◆ What is required: Can you repeat the text in every row below, line for line with nothing changed, and leave the pictures out?

◆ Exercise materials:
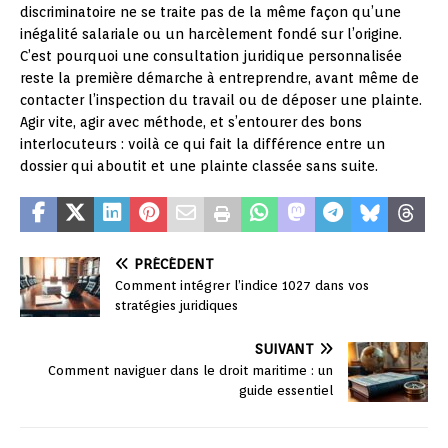
discriminatoire ne se traite pas de la même façon qu’une
inégalité salariale ou un harcèlement fondé sur l’origine.
C’est pourquoi une consultation juridique personnalisée
reste la première démarche à entreprendre, avant même de
contacter l’inspection du travail ou de déposer une plainte.
Agir vite, agir avec méthode, et s’entourer des bons
interlocuteurs : voilà ce qui fait la différence entre un
dossier qui aboutit et une plainte classée sans suite.
PRÉCÉDENT
Comment intégrer l’indice 1027 dans vos
stratégies juridiques
SUIVANT
Comment naviguer dans le droit maritime : un
guide essentiel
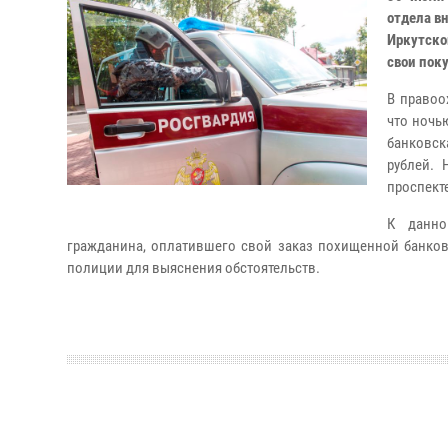
отдела в
Иркутско
свои пок
В правоо
что ночь
банковск
рублей.
проспект
К данно
гражданина, оплатившего свой заказ похищенной банков
полиции для выяснения обстоятельств.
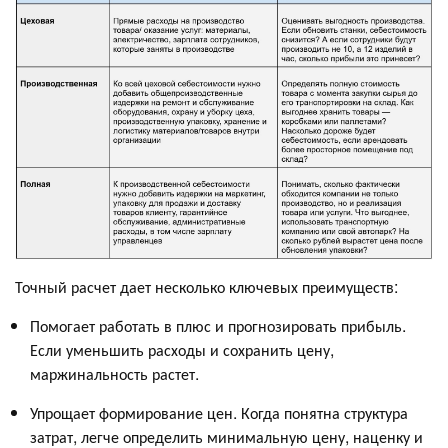
Точный расчет дает несколько ключевых преимуществ:
Помогает работать в плюс и прогнозировать прибыль.
Если уменьшить расходы и сохранить цену,
маржинальность растет.
Упрощает формирование цен. Когда понятна структура
затрат, легче определить минимальную цену, наценку и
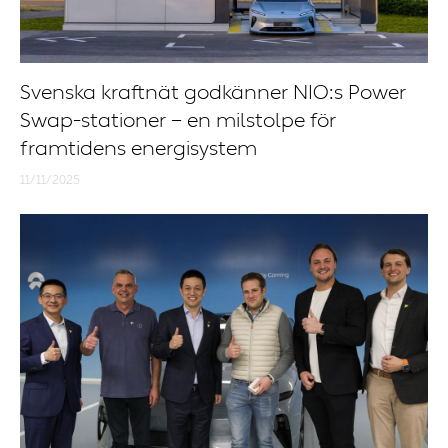
Svenska kraftnät godkänner NIO:s Power
Swap-stationer – en milstolpe för
framtidens energisystem
11/11/2025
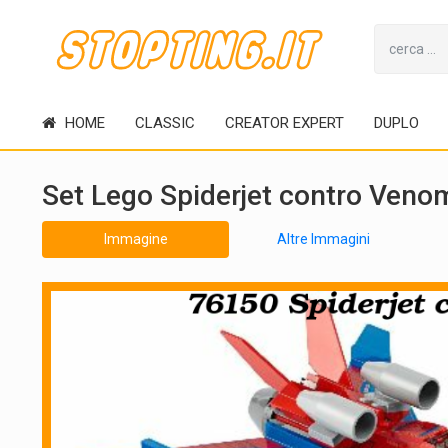
HOME
CLASSIC
CREATOR EXPERT
DUPLO
Set Lego Spiderjet contro Ven
Immagine
Altre Immagini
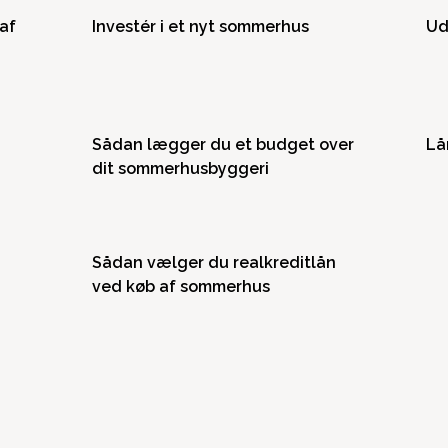
 af
Investér i et nyt sommerhus
Ud
Sådan lægger du et budget over
Lå
dit sommerhusbyggeri
Sådan vælger du realkreditlån
ved køb af sommerhus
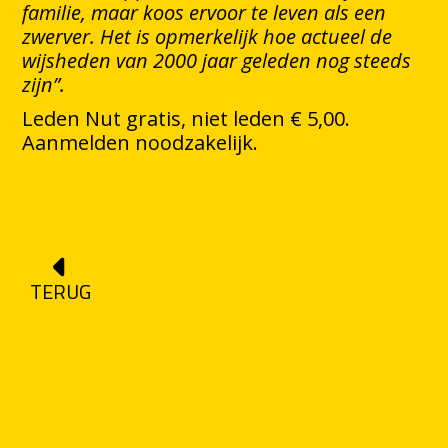
familie, maar koos ervoor te leven als een
zwerver. Het is opmerkelijk hoe actueel de
wijsheden van 2000 jaar geleden nog steeds
zijn”.
Leden Nut gratis, niet leden € 5,00.
Aanmelden noodzakelijk.
TERUG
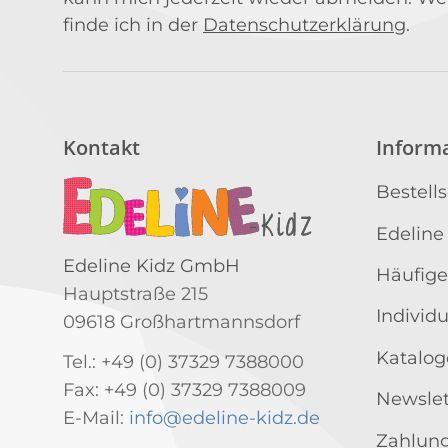
finde ich in der
Datenschutzerklärung
.
Kontakt
Inform
Bestell
Edeline
Edeline Kidz GmbH
Häufige
Hauptstraße 215
Individ
09618 Großhartmannsdorf
Katalog
Tel.: +49 (0) 37329 7388000
Fax: +49 (0) 37329 7388009
Newslet
E-Mail:
info@edeline-kidz.de
Zahlung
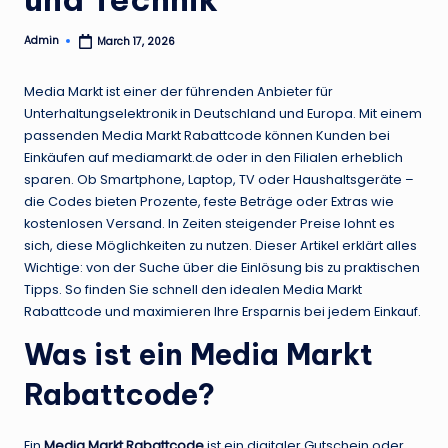
Admin
March 17, 2026
Posted
by
Media Markt ist einer der führenden Anbieter für
Unterhaltungselektronik in Deutschland und Europa. Mit einem
passenden Media Markt Rabattcode können Kunden bei
Einkäufen auf mediamarkt.de oder in den Filialen erheblich
sparen. Ob Smartphone, Laptop, TV oder Haushaltsgeräte –
die Codes bieten Prozente, feste Beträge oder Extras wie
kostenlosen Versand. In Zeiten steigender Preise lohnt es
sich, diese Möglichkeiten zu nutzen. Dieser Artikel erklärt alles
Wichtige: von der Suche über die Einlösung bis zu praktischen
Tipps. So finden Sie schnell den idealen Media Markt
Rabattcode und maximieren Ihre Ersparnis bei jedem Einkauf.
Was ist ein Media Markt
Rabattcode?
Ein
Media Markt Rabattcode
ist ein digitaler Gutschein oder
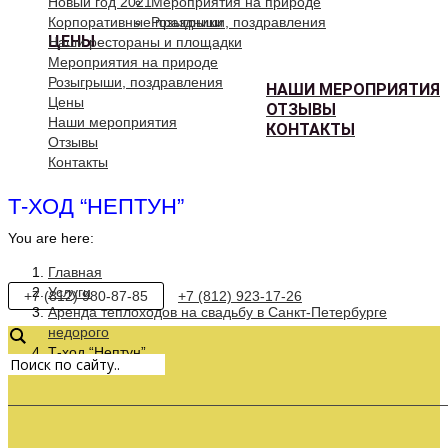
Новый год 2021
Мероприятия на природе
Корпоративные праздники
Розыгрыши, поздравления
ЦЕНЫ
Наши рестораны и площадки
Мероприятия на природе
Розыгрыши, поздравления
НАШИ МЕРОПРИЯТИЯ
Цены
ОТЗЫВЫ
Наши мероприятия
КОНТАКТЫ
Отзывы
Контакты
Т-ХОД “НЕПТУН”
You are here:
Главная
Услуги
+7 (812) 980-87-85
+7 (812) 923-17-26
Аренда теплоходов на свадьбу в Санкт-Петербурге
недорого
Т-ход “Нептун”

◆ Solution for this task:
discriminatoire ne se traite pas de la même façon qu’une
inégalité salariale ou un harcèlement fondé sur l’origine.
C’est pourquoi une consultation juridique personnalisée
reste la première démarche à entreprendre, avant même de
contacter l’inspection du travail ou de déposer une plainte.
Agir vite, agir avec méthode, et s’entourer des bons
interlocuteurs : voilà ce qui fait la différence entre un
dossier qui aboutit et une plainte classée sans suite.
PRÉCÉDENT
Comment intégrer l’indice 1027 dans vos
stratégies juridiques
SUIVANT
Comment naviguer dans le droit maritime : un
guide essentiel
отдела в
Иркутско
свои пок
В правоо
что ночь
банковск
рублей.
проспект
К данно
гражданина, оплатившего свой заказ похищенной банков
полиции для выяснения обстоятельств.
Точный расчет дает несколько ключевых преимуществ:
Помогает работать в плюс и прогнозировать прибыль.
Если уменьшить расходы и сохранить цену,
маржинальность растет.
Упрощает формирование цен. Когда понятна структура
затрат, легче определить минимальную цену, наценку и
Svenska kraftnät godkänner NIO:s Power
Swap-stationer – en milstolpe för
framtidens energisystem
11/11/2025
HOME
CLASSIC
CREATOR EXPERT
DUPLO
Set Lego Spiderjet contro Ven
Immagine
Altre Immagini
 af
Investér i et nyt sommerhus
Ud
Sådan lægger du et budget over
Lå
dit sommerhusbyggeri
Sådan vælger du realkreditlån
ved køb af sommerhus
familie, maar koos ervoor te leven als een
zwerver. Het is opmerkelijk hoe actueel de
wijsheden van 2000 jaar geleden nog steeds
zijn”.
Leden Nut gratis, niet leden € 5,00.
Aanmelden noodzakelijk.
TERUG
finde ich in der
Datenschutzerklärung
.
Kontakt
Inform
Bestell
Edeline
Edeline Kidz GmbH
Häufige
Hauptstraße 215
Individ
09618 Großhartmannsdorf
Katalog
Tel.: +49 (0) 37329 7388000
Fax: +49 (0) 37329 7388009
Newslet
E-Mail:
info@edeline-kidz.de
Zahlung
Admin
March 17, 2026
Posted
by
Media Markt ist einer der führenden Anbieter für
Unterhaltungselektronik in Deutschland und Europa. Mit einem
passenden Media Markt Rabattcode können Kunden bei
Einkäufen auf mediamarkt.de oder in den Filialen erheblich
sparen. Ob Smartphone, Laptop, TV oder Haushaltsgeräte –
die Codes bieten Prozente, feste Beträge oder Extras wie
kostenlosen Versand. In Zeiten steigender Preise lohnt es
sich, diese Möglichkeiten zu nutzen. Dieser Artikel erklärt alles
Wichtige: von der Suche über die Einlösung bis zu praktischen
Tipps. So finden Sie schnell den idealen Media Markt
Rabattcode und maximieren Ihre Ersparnis bei jedem Einkauf.
Was ist ein Media Markt
Rabattcode?
Ein
Media Markt Rabattcode
ist ein digitaler Gutschein oder
Новый год 2021
Мероприятия на природе
Корпоративные праздники
Розыгрыши, поздравления
ЦЕНЫ
Наши рестораны и площадки
Мероприятия на природе
Розыгрыши, поздравления
НАШИ МЕРОПРИЯТИЯ
Цены
ОТЗЫВЫ
Наши мероприятия
КОНТАКТЫ
Отзывы
Контакты
Т-ХОД “НЕПТУН”
You are here:
Главная
Услуги
+7 (812) 980-87-85
+7 (812) 923-17-26
Аренда теплоходов на свадьбу в Санкт-Петербурге
недорого
Т-ход “Нептун”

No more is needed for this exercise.